What does a faster storage device affect?

I have a Desktop computer with a decent 1TB Samsung regular SSD drive. It starts very quickly and runs very quickly. It used to have hard drives and the difference in startup and run is very noticeable.

I have a Laptop that came with a 1 TB NVMe drive in an M.2 slot. It has always been very fast.

I frequently put the laptop on a table across from the Desktop. Once a Feature update has downloaded (Desktop on wired Ethernet ; Laptop on wireless), the installation of the update including restart is pretty much the same.

You might see some speed increase if you upgrade, but it may not be really noticeable.

You might leave this project to the next computer.


The speed of a storage device affects how long things take to load.

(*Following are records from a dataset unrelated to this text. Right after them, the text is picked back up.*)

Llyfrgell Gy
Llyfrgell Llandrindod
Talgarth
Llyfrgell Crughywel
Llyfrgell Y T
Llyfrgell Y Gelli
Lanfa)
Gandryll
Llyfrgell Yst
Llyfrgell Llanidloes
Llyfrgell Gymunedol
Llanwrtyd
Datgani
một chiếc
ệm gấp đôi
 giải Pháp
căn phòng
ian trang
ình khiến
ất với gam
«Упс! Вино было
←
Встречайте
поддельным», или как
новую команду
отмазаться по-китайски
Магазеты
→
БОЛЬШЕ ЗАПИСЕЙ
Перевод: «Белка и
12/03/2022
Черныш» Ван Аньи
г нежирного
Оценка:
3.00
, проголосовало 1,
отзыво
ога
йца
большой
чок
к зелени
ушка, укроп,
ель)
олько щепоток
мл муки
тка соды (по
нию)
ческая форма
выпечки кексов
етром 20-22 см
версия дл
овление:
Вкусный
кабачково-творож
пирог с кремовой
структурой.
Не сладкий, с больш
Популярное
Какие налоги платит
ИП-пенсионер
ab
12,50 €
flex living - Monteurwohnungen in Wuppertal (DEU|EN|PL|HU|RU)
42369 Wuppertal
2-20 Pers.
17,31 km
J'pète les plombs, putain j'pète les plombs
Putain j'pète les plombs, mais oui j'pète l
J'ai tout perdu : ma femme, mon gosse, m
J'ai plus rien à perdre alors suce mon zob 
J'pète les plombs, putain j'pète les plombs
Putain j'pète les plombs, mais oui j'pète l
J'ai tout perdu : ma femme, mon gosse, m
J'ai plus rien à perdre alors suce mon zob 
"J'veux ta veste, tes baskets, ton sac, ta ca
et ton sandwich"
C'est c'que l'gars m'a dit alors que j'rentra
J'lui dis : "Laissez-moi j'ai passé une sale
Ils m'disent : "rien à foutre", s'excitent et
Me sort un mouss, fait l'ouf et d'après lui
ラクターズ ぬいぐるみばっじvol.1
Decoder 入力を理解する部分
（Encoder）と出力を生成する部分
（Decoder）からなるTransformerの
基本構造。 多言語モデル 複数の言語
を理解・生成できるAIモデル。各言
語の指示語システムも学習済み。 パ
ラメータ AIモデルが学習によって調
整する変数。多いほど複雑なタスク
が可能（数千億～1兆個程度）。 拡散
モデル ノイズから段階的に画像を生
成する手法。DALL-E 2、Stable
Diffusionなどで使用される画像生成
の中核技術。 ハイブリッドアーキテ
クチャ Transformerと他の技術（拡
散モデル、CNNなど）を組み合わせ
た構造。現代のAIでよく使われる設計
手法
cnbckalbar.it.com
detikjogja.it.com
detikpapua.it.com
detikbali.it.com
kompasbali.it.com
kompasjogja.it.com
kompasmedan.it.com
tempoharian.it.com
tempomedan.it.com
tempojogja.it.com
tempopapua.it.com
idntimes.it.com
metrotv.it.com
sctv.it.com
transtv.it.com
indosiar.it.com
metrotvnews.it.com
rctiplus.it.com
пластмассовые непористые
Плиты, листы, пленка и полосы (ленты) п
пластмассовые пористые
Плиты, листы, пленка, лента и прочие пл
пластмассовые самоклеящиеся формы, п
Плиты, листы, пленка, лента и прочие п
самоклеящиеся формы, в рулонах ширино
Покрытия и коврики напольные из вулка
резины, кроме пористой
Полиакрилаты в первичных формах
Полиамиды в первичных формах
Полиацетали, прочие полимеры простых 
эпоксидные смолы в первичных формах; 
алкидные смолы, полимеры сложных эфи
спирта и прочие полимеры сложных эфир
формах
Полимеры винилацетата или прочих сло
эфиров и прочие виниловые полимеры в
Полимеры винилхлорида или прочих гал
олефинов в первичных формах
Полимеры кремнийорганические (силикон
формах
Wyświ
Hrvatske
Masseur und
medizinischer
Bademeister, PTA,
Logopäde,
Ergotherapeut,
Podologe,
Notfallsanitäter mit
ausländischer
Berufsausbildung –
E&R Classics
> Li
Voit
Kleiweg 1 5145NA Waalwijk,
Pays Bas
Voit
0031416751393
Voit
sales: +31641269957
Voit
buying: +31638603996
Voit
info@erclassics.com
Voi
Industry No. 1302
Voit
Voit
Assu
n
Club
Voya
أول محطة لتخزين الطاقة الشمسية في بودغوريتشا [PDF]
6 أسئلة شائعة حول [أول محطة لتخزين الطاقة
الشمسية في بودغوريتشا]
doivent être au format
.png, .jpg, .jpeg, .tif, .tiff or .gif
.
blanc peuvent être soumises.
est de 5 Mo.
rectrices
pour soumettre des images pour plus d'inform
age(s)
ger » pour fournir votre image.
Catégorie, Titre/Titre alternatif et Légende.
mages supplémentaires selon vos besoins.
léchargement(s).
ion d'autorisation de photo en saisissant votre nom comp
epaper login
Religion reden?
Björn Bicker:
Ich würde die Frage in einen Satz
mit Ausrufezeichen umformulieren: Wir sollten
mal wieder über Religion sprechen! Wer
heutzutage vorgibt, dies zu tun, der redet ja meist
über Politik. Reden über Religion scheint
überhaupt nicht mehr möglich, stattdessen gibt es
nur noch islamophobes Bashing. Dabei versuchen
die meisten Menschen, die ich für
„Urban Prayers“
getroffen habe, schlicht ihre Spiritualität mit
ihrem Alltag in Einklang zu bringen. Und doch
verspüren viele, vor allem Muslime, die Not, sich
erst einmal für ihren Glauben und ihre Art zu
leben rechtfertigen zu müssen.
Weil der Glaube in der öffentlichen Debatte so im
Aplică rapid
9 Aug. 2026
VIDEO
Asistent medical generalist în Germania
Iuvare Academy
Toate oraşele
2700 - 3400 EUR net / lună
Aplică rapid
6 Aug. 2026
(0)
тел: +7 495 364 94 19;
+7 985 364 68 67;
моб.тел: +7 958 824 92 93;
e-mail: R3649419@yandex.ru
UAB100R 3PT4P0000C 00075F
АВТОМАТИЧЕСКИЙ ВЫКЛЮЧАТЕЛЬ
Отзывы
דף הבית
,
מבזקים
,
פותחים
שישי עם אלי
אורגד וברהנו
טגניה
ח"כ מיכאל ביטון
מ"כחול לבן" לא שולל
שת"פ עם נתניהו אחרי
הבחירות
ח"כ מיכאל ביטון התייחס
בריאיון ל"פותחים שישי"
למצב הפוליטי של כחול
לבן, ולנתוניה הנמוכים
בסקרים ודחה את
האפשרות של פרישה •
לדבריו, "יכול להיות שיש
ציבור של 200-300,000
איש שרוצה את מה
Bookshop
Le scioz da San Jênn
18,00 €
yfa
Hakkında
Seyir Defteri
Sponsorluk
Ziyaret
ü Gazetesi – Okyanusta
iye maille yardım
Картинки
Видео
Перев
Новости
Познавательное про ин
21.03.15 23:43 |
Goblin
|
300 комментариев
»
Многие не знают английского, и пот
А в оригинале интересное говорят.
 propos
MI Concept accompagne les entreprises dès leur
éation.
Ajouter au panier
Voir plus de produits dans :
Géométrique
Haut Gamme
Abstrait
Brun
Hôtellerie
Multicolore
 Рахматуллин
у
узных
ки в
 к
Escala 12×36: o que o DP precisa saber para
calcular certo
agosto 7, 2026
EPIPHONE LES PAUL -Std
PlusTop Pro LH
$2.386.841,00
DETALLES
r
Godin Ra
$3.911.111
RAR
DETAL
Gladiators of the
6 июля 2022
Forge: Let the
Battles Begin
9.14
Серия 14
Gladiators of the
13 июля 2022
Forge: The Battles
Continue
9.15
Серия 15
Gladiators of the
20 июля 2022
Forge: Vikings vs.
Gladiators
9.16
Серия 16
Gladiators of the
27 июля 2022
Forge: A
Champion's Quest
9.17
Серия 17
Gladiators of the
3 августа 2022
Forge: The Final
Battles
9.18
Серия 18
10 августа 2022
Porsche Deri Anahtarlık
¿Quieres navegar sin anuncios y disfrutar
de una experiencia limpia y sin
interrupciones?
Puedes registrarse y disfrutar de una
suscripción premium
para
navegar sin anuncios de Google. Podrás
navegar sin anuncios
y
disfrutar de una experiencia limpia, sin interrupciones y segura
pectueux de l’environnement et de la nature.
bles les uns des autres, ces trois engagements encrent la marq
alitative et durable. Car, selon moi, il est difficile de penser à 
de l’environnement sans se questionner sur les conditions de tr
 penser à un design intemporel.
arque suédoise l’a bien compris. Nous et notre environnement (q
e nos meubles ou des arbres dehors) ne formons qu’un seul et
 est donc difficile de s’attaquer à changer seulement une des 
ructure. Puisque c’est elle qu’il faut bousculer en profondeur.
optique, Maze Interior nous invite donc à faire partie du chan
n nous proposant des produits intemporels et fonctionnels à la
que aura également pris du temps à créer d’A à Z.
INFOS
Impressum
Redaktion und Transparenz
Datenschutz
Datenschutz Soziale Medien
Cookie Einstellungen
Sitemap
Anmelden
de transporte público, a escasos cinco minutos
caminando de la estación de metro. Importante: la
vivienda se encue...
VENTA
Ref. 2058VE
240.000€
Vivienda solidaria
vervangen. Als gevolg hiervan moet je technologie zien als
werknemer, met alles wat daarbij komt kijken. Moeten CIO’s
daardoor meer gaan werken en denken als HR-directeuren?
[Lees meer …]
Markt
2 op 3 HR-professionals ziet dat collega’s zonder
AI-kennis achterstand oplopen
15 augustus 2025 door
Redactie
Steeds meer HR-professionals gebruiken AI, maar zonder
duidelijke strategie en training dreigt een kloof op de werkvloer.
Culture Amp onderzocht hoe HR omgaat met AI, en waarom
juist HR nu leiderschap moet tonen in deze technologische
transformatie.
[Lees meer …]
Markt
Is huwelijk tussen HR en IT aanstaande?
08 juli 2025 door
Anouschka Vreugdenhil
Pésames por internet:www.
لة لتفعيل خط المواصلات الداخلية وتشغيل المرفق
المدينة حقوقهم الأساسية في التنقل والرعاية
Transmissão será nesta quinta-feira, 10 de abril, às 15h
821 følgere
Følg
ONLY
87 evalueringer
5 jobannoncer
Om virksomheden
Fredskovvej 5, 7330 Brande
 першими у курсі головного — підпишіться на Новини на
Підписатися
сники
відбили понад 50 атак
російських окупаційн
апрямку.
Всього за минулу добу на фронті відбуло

Whether it's how long it takes your OS to boot up and log in, load stuff in games, moving large amounts of files, etc.

Unless your SSD is performing really bad for some reason, you won't see much of a difference going from an SSD to an M.2 NVMe SSD. With most real world scenarios, the speed difference between the NVMe SSD and the 2.5" SSD is tenths or hundredths of a second.

In some cases, like loading a specific game, the NVMe might be a second or two faster.

You would only see a large upgrade in speed if you were coming from an HDD or a SSHD hybrid drive.


There are two standards for M.2 SSDs: SATA and NVMe.

With SATA, the only difference is the form factor and the shape of the connector. The signaling and expected performance are exactly the same.

With NVMe, the transfer between SSD and mainboard can be faster as there are more parallel lanes on the connector, but for that to be relevant, a number of things need to come together:

  1. all of the lanes need to be connected
  2. the flash memory needs to be faster than the link speed
  3. your workload must be limited by transfer speed

For normal desktop use, the last point is usually the most relevant: loading an OS requires lots of small transfers and the CPU arranging the data in memory in a way that will be useful later. Any complex processing like encoding videos is limited by the CPU as well.

So you would see a difference only if your M.2 SSD is NVMe, not SATA, and you are doing things that require raw throughput with no processing of the data, which in a desktop scenario is basically how fast you can suspend to disk when you have a memory hog application like Photoshop open. So I wouldn't bother.